> _Article_
----

Modify unchecked diffs query by elizabethengelman · Pull Request #84 · sky-ecosystem/vulcanizedb

elizabethengelman · 2020-04-28T22:19:59Z

Proof of concept that this approach will work for not returning diffs from GetNewDiffs if they're from blocks that are "old". Randomly chose the threshold of "old" to be from blocks that are greater than 500 back from the most recent header we have in the system, but totally happy to rethink this/do some more digging into a more appropriate threshold.

need to update the execute dockerfile to use this flag: Add DIFF_BLOCK_FROM_HEAD_OF_CHAIN to execute docker startup script vdb-mcd-transformers#184

…ad of the chain

rmulhol · 2020-04-29T00:13:12Z

libraries/shared/storage/diff_repository.go

+func (repository diffRepository) GetFirstDiffForBlockHeight(blockHeight int64) (types.PersistedDiff, error) {
+	var diff types.PersistedDiff
+	err := repository.db.Get(&diff,
+		`SELECT * FROM public.storage_diff WHERE checked IS false AND block_height = $1 LIMIT 1`, blockHeight)


wondering if it might make sense to say block_height >= $1 ORDER BY block_height ASC LIMIT 1 in case we don't have a diff at exactly that block height

ah, good catch!

----

> _Work to do_
- 1) In the pull request thread, how far back from the most recent header does a block have to be to count as "old"?
- 2) Copy word for word the part of the pull request thread starting with "wondering if it" and going on through "ah, good catch!".
- 3) List every word written in capital letters inside the SQL query string in the pull request thread.

----

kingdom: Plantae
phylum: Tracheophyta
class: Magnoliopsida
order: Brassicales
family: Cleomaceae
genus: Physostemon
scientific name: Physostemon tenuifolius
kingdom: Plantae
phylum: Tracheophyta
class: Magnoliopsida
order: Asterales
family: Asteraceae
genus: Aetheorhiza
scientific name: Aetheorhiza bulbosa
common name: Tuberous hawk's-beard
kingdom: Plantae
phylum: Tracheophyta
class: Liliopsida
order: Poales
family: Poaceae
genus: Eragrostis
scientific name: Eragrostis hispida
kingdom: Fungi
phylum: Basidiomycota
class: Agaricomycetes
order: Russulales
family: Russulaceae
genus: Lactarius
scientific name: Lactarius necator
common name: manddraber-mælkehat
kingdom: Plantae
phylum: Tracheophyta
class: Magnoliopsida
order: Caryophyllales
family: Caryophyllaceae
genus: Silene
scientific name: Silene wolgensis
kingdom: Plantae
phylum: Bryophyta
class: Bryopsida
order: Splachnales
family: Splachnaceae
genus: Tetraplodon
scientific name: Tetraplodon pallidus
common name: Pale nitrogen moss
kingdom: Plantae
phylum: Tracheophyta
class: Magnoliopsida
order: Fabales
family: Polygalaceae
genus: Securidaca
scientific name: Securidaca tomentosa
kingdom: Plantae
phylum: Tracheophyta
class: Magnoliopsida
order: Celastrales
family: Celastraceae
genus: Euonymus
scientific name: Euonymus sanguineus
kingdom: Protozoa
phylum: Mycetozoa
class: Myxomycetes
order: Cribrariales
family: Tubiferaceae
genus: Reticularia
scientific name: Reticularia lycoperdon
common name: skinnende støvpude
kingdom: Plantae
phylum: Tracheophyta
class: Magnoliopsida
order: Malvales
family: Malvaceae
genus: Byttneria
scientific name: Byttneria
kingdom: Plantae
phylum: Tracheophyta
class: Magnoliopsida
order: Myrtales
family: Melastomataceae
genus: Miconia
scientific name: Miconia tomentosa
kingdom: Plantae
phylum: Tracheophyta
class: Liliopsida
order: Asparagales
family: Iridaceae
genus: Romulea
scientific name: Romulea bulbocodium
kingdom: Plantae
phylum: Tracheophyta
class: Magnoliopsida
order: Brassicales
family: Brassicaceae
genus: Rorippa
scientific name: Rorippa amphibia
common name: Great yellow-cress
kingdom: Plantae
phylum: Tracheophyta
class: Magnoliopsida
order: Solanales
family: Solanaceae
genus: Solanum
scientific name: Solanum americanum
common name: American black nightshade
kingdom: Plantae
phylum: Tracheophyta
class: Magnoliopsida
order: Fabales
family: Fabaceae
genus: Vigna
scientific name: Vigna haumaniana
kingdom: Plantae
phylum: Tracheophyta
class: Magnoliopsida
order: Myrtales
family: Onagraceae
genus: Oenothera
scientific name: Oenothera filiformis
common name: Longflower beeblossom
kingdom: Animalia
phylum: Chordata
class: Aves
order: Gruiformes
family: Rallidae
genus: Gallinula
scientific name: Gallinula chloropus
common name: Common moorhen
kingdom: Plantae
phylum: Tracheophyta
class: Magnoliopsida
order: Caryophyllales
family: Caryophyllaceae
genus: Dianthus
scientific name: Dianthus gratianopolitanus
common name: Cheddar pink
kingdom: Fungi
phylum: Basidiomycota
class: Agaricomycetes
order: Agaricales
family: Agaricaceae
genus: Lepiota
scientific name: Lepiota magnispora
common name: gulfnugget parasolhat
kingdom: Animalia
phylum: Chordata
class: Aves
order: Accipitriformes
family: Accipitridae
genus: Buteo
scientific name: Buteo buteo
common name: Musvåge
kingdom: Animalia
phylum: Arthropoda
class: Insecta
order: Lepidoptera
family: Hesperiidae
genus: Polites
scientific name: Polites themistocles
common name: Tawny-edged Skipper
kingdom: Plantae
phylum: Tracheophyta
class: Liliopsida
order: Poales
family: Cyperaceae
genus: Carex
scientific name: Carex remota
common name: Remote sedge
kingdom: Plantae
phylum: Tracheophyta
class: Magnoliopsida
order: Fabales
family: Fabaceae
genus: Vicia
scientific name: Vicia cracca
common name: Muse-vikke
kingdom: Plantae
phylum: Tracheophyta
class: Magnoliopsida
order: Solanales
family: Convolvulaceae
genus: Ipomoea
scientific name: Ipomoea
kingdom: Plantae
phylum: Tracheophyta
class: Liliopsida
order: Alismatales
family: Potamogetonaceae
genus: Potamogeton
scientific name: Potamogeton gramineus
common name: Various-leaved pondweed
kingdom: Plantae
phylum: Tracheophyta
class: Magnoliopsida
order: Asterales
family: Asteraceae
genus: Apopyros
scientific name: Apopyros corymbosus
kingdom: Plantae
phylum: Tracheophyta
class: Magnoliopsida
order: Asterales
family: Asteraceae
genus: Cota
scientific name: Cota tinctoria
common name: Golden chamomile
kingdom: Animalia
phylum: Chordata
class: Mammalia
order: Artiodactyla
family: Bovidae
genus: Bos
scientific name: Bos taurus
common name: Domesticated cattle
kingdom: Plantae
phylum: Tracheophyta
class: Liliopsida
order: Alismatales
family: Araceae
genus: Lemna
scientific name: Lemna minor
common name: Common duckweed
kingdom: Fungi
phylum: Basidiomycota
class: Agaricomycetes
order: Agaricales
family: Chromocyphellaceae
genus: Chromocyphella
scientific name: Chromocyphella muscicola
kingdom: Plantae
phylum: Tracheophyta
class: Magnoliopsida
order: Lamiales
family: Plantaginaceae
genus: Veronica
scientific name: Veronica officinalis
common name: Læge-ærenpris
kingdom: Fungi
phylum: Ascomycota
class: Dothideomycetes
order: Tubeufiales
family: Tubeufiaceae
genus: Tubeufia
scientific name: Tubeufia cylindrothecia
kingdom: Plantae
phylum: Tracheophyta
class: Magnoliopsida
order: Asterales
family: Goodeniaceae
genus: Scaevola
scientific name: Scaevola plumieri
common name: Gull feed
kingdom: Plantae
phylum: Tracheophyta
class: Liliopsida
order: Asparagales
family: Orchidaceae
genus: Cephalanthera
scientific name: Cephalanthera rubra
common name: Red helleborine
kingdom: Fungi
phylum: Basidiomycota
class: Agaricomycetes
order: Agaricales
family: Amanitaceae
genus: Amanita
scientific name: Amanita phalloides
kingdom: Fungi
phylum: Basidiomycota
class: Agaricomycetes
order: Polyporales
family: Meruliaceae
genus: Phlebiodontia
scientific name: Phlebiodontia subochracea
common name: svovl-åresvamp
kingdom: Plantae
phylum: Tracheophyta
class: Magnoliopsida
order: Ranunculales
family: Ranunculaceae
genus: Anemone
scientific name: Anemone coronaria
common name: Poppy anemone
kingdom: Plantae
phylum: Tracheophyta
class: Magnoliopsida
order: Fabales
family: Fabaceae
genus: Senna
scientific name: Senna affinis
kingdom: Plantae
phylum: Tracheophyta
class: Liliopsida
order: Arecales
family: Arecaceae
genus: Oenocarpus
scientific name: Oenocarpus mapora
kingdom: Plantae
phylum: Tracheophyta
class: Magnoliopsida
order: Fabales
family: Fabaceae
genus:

----

> _Results by task_
- 1) More than 500 blocks back from the most recent header in the system.

- 2)
wondering if it might make sense to say block_height >= $1 ORDER BY block_height ASC LIMIT 1 in case we don't have a diff at exactly that block height

ah, good catch!

- 3) SELECT, FROM, WHERE, IS, AND, LIMIT